A boa notícia é que o trabalho jurídico pode ser feito em parceria com empresas especializadas em automatização e monitoramento dos processos. Algumas dessas empresas oferecem até camadas de inteligência artificial embarcada e a especialização jurídica no combo. Empresas como Bidweb, Privally, Onetrust e MD2 oferecem soluções interessantes para compor a camada de organização necessária para fazer o projeto perpetuar em todos os departamentos mapeados. Algumas delas já oferecem soluções para integrar em seus sistemas o portal de consentimento que deverá ser disponibilizado ao cliente para ele fazer o gerenciamento dos seus dados. Dessa forma, a empresa consegue garantir que a comunicação com o cliente seja clara e objetiva, e que os processos dentro da empresa ocorrerão conforme o recomendado, sendo capazes de especificar em uma eventual auditoria, como, quando e qual dado foi alterado na empresa e por quem.

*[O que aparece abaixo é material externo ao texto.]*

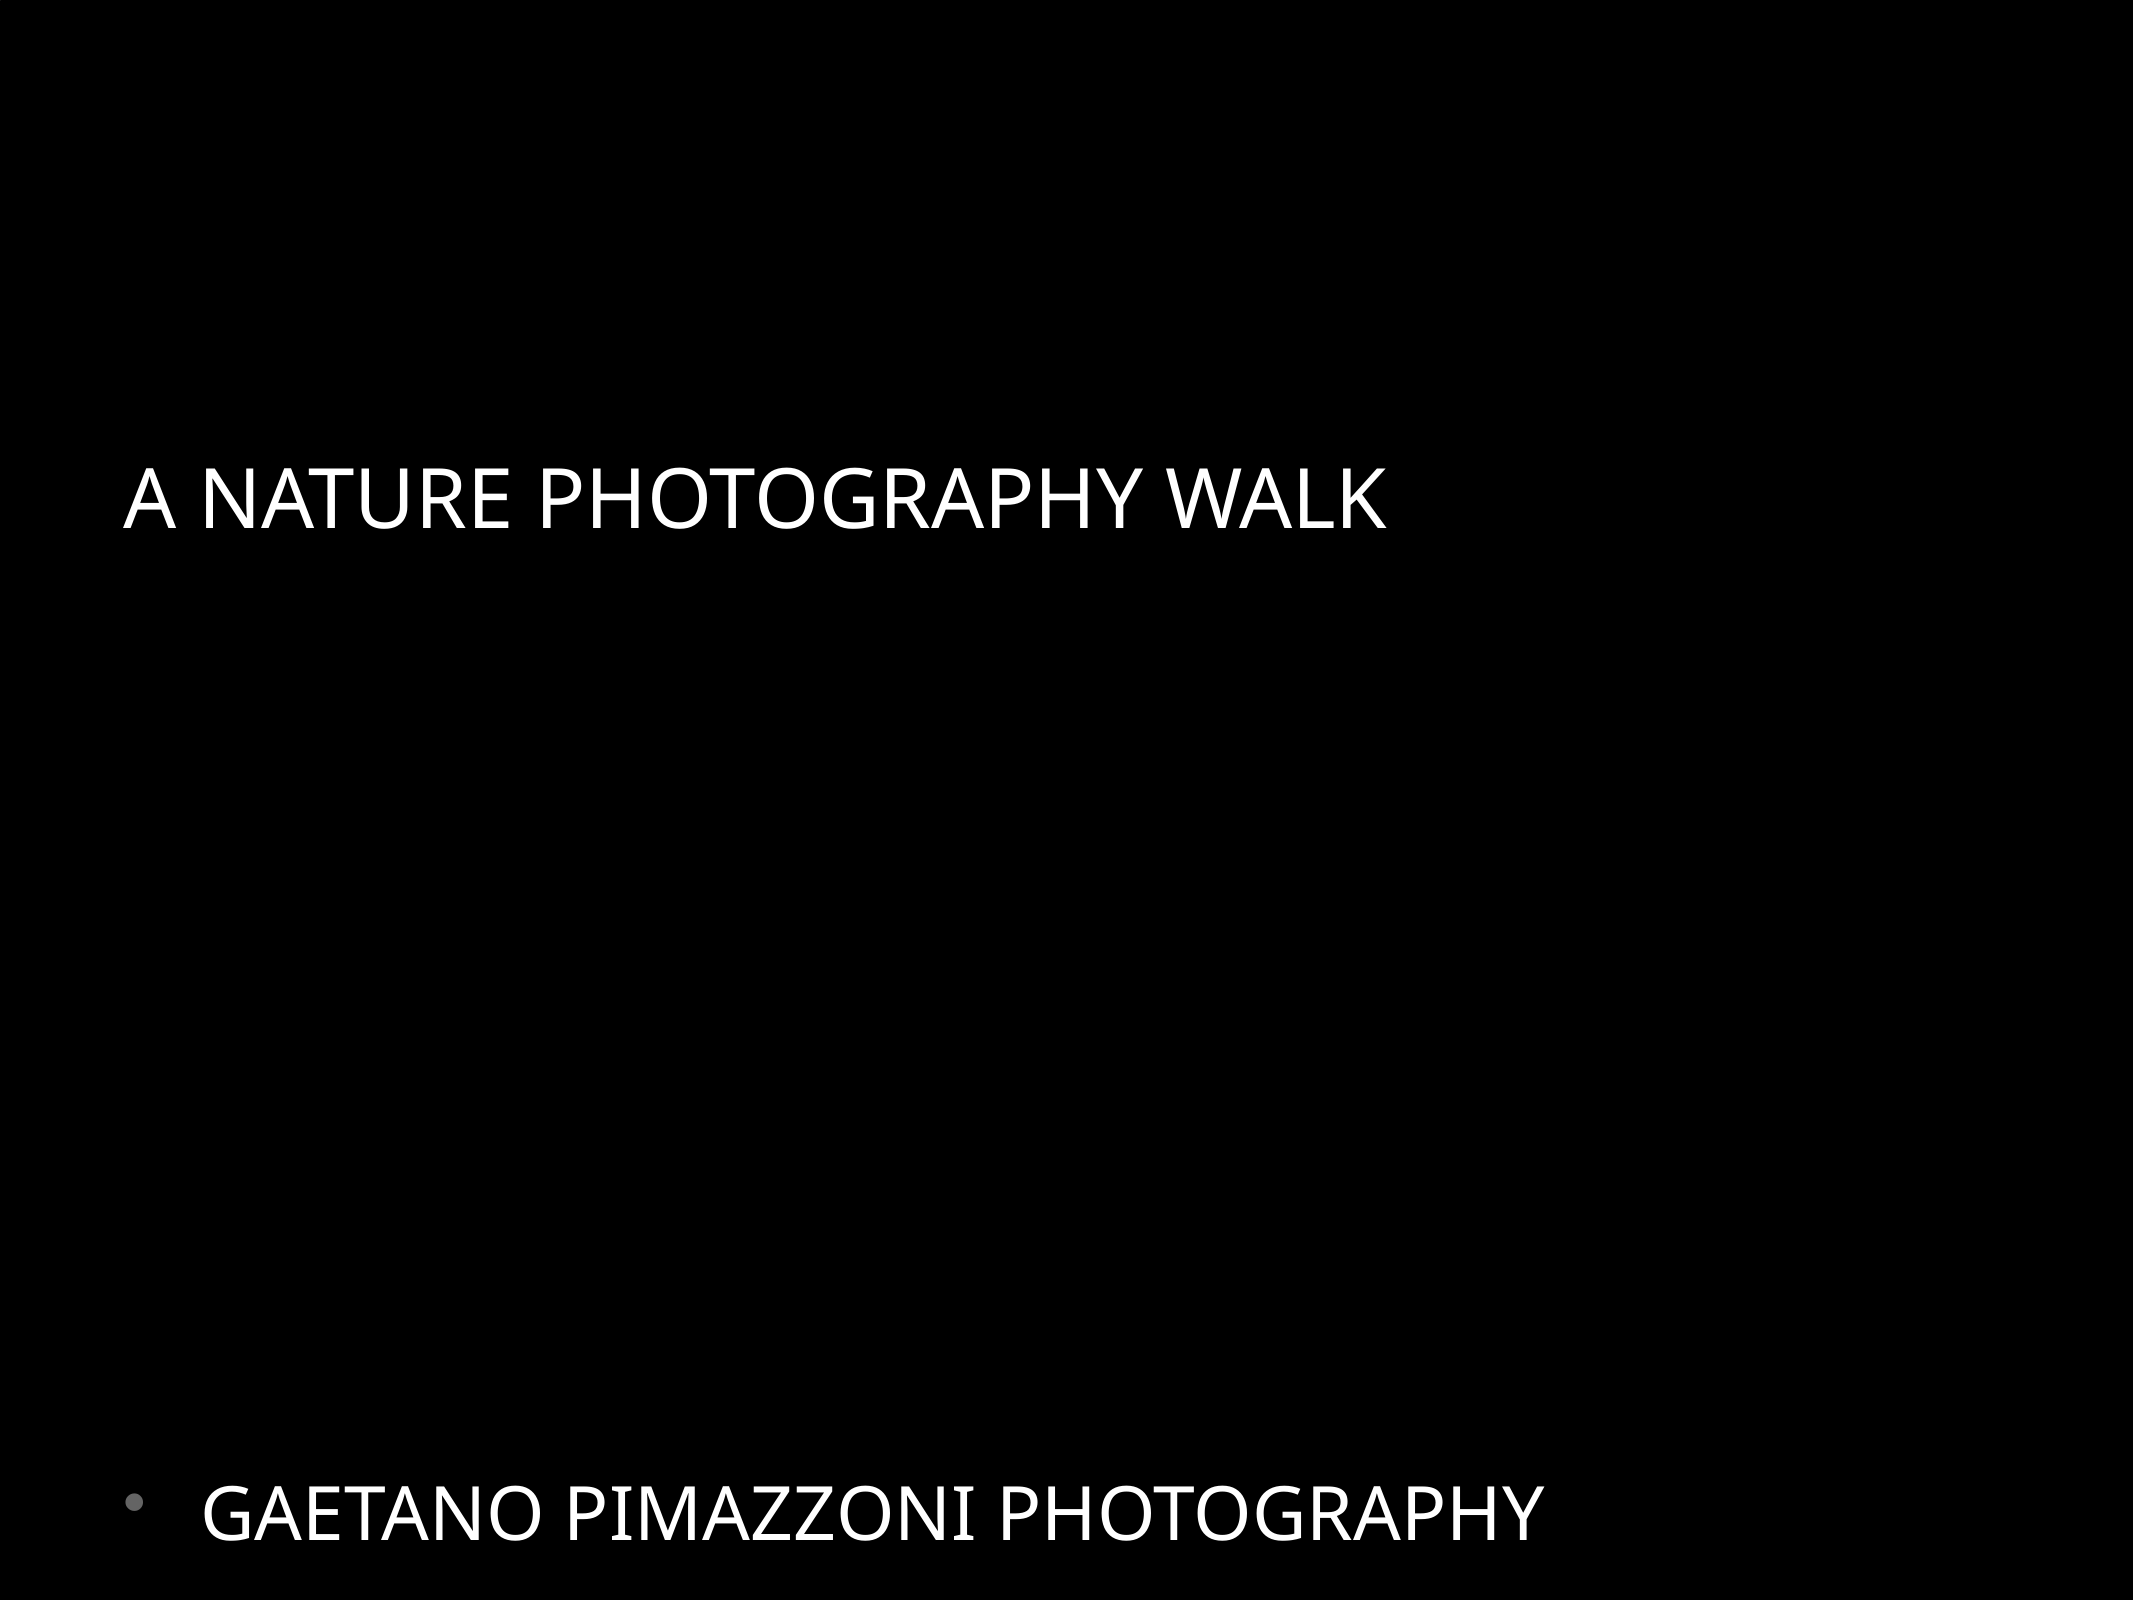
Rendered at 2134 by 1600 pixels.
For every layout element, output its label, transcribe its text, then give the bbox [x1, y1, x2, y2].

list GAETANO PIMAZZONI PHOTOGRAPHY [108, 1458, 2025, 1542]
title A NATURE PHOTOGRAPHY WALK [108, 375, 2025, 615]
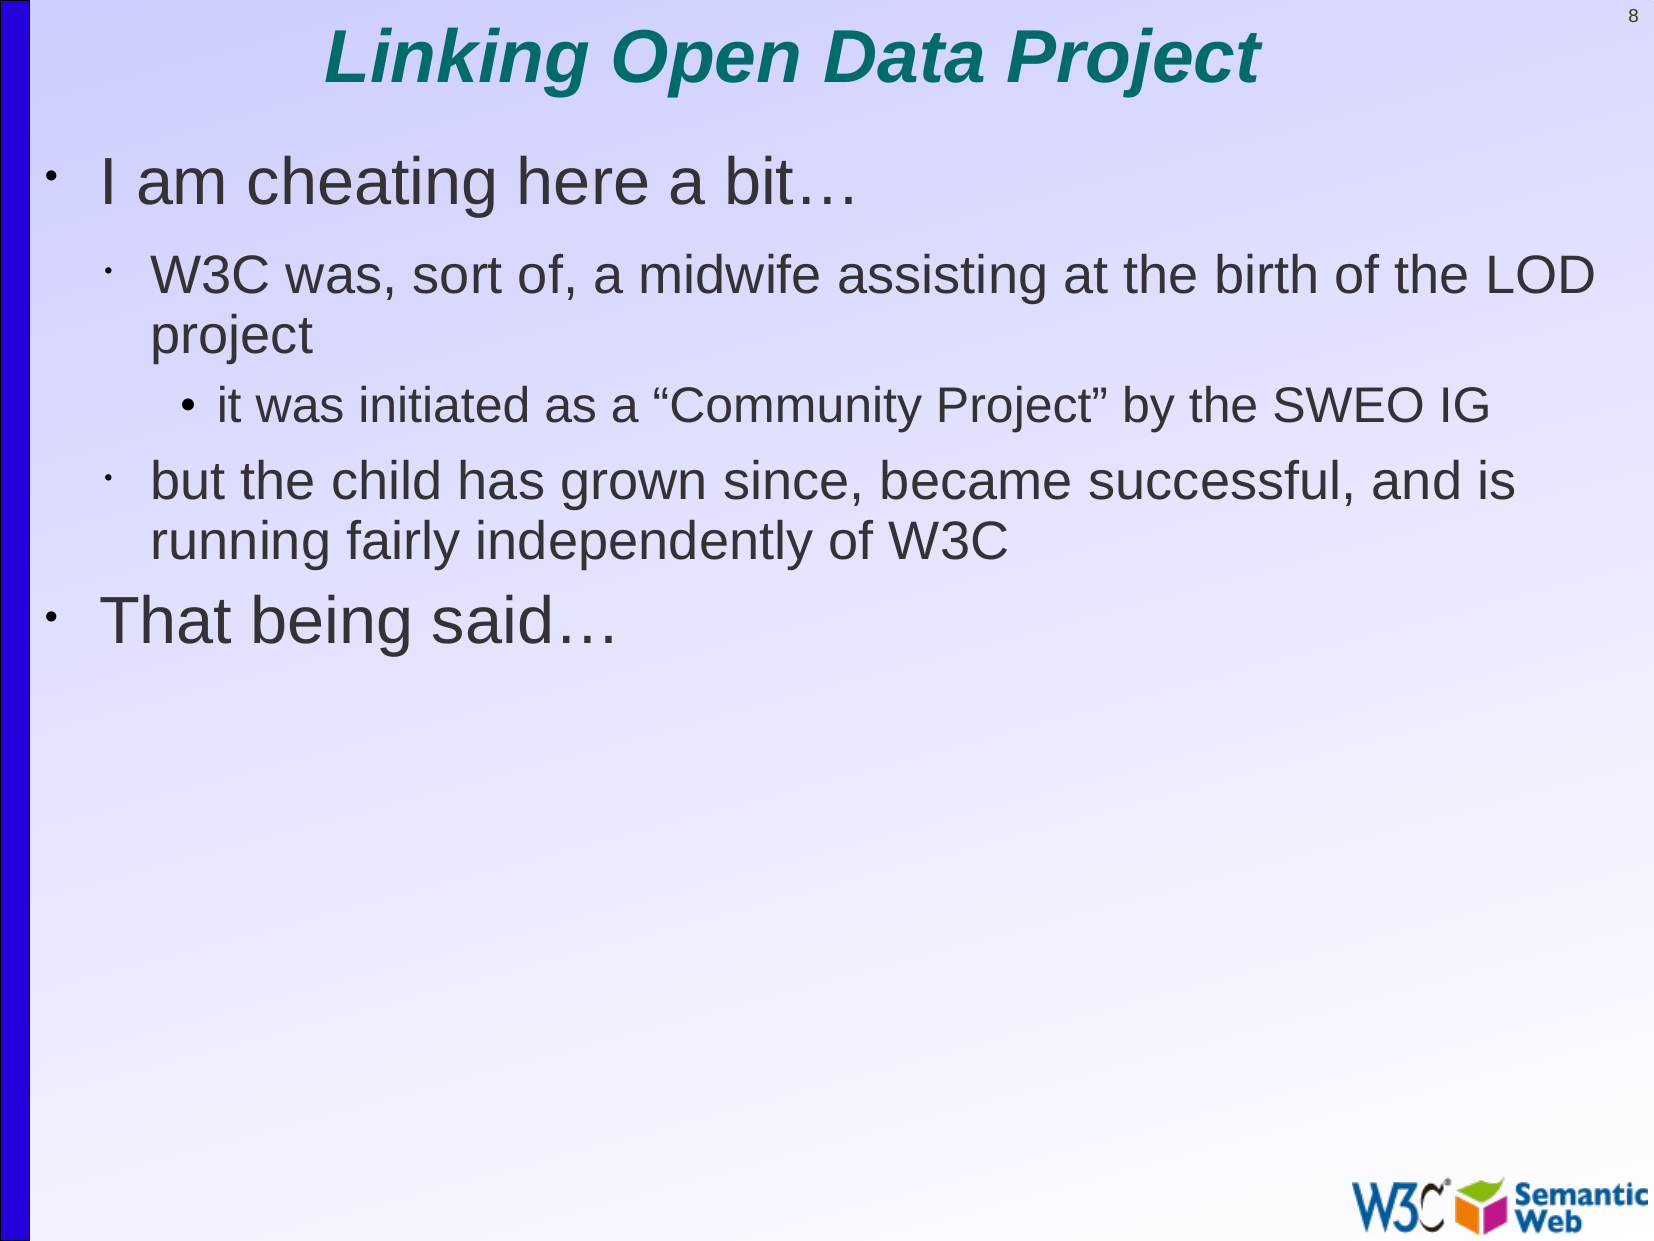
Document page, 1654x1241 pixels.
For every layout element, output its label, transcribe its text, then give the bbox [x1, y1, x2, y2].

title Linking Open Data Project [93, 0, 1493, 119]
picture [1352, 1175, 1648, 1235]
list I am cheating here a bit… W3C was, sort of, a midwife assisting at the birth of the LOD project it was initiated as a “Community Project” by the SWEO IG but the child has grown since, became successful, and is running fairly independently of W3C That being said… [29, 147, 1624, 1134]
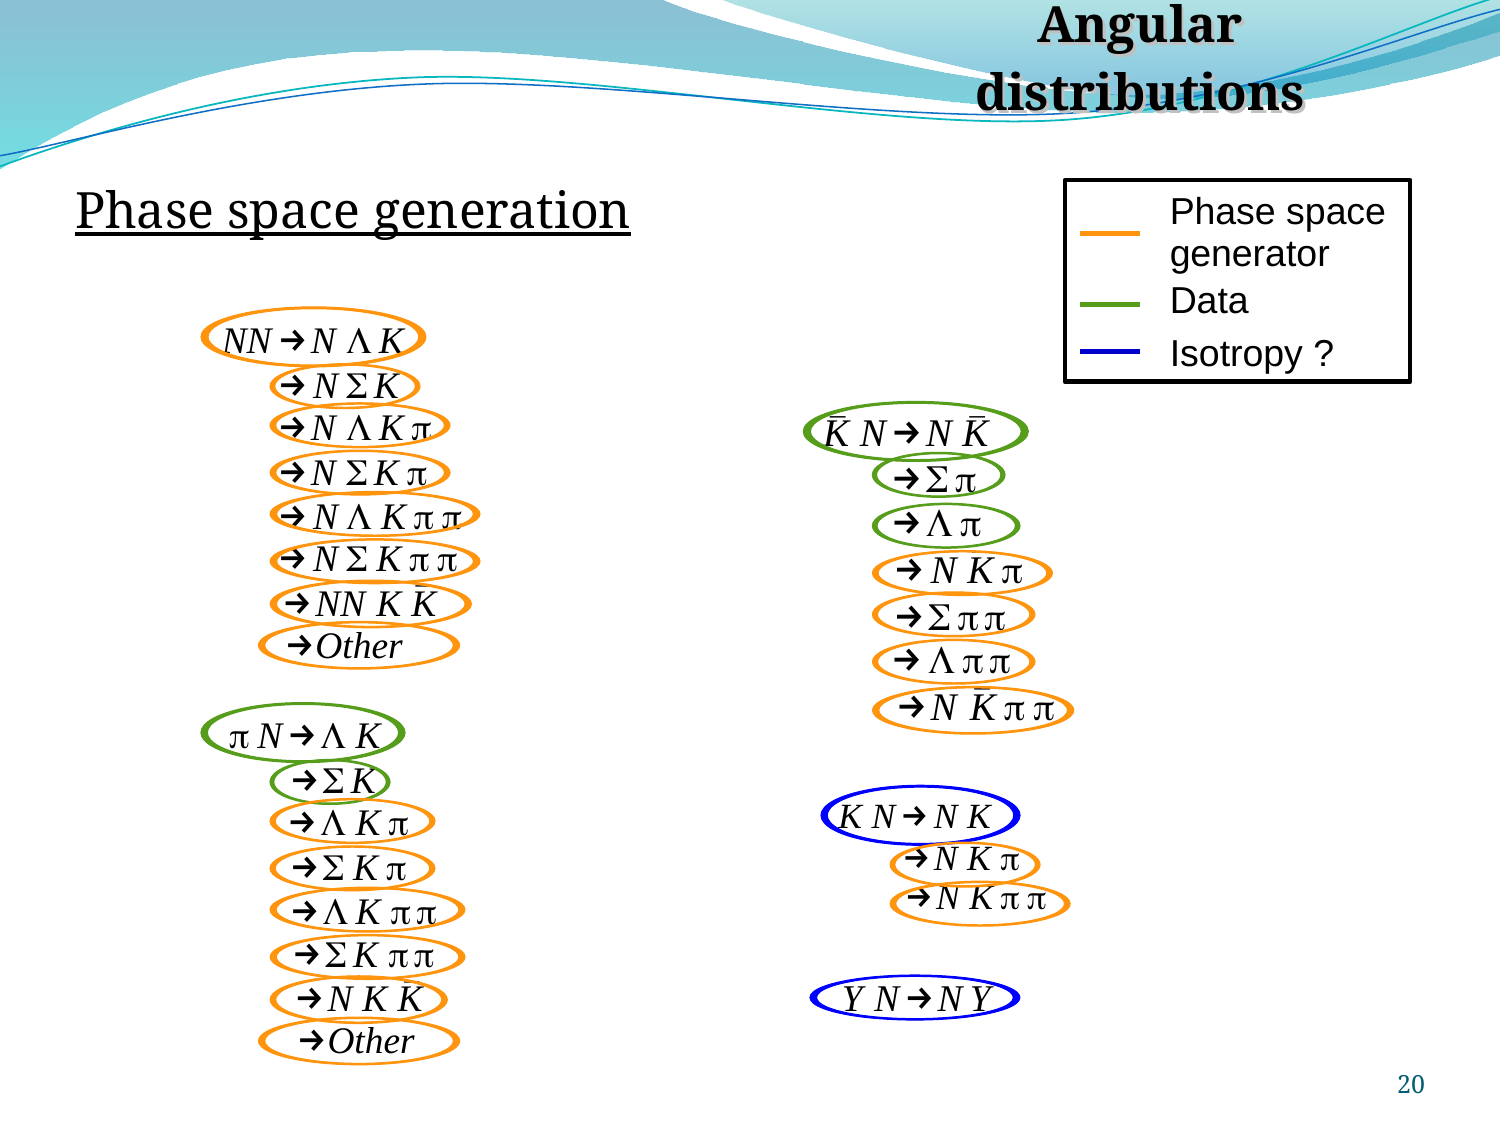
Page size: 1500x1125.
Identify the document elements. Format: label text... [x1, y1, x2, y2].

chart [923, 1010, 1006, 1021]
chart [163, 715, 448, 1063]
chart [276, 406, 444, 446]
text_box [872, 550, 1053, 637]
text_box [872, 686, 1074, 735]
text_box [803, 401, 1029, 498]
text_box [258, 934, 466, 1065]
text_box [270, 450, 481, 537]
text_box [200, 306, 451, 448]
text_box [809, 975, 1020, 1021]
chart [896, 884, 1056, 919]
chart [276, 452, 444, 492]
chart [420, 571, 472, 602]
chart [1041, 721, 1065, 729]
chart [265, 1021, 448, 1063]
chart [811, 411, 1021, 458]
chart [277, 936, 448, 977]
chart [156, 320, 472, 668]
text_box Phase space generator [1155, 183, 1411, 271]
text_box [270, 845, 466, 933]
chart [895, 844, 1035, 883]
chart [975, 978, 1006, 985]
chart [880, 688, 1065, 729]
chart [972, 797, 1056, 891]
chart [265, 625, 453, 667]
chart [749, 411, 1065, 729]
chart [877, 458, 1000, 495]
chart [276, 979, 441, 1019]
chart [828, 797, 1013, 843]
text_box Data [1155, 271, 1411, 324]
chart [902, 454, 959, 459]
chart [277, 583, 464, 624]
text_box [820, 785, 1071, 927]
text_box [872, 503, 1021, 549]
text_box [1065, 179, 1411, 382]
chart [401, 606, 472, 668]
chart [407, 1053, 448, 1063]
text_box [200, 702, 436, 844]
chart [277, 494, 472, 535]
chart [832, 978, 1006, 1018]
title Phase space generation [75, 115, 1425, 303]
chart [276, 848, 429, 888]
chart [275, 366, 415, 405]
title Angular distributions [945, 0, 1336, 116]
chart [277, 890, 448, 930]
chart [277, 541, 472, 581]
text_box Isotropy ? [1155, 324, 1411, 382]
chart [208, 715, 398, 760]
chart [274, 762, 386, 801]
text_box [258, 538, 481, 670]
chart [832, 978, 855, 983]
text_box [872, 639, 1036, 685]
chart [773, 797, 926, 919]
chart [832, 1012, 907, 1021]
chart [404, 970, 448, 998]
chart [209, 320, 418, 365]
chart [411, 1002, 448, 1029]
chart [276, 801, 429, 842]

Sistemas para controle de logs tornam-se centrais nessa estratégia.

Além disso, é importante especificar que a camada de proteção propriamente dita poderá exigir o desenvolvimento de camadas de proteção adicionais aos sistemas caso a empresa não possua firewalls adequados para proteger-se de possíveis invasões maliciosas.

Entender que um projeto de LGPD é um projeto de adequação dos processos da companhia é o primeiro passo para uma adequação bem sucedida. Ademais, se a empresa já possuir um departamento de compliance bem estruturado, possivelmente poderá fazer as adequações necessárias sem a necessidade de contratação de ferramentas adicionais.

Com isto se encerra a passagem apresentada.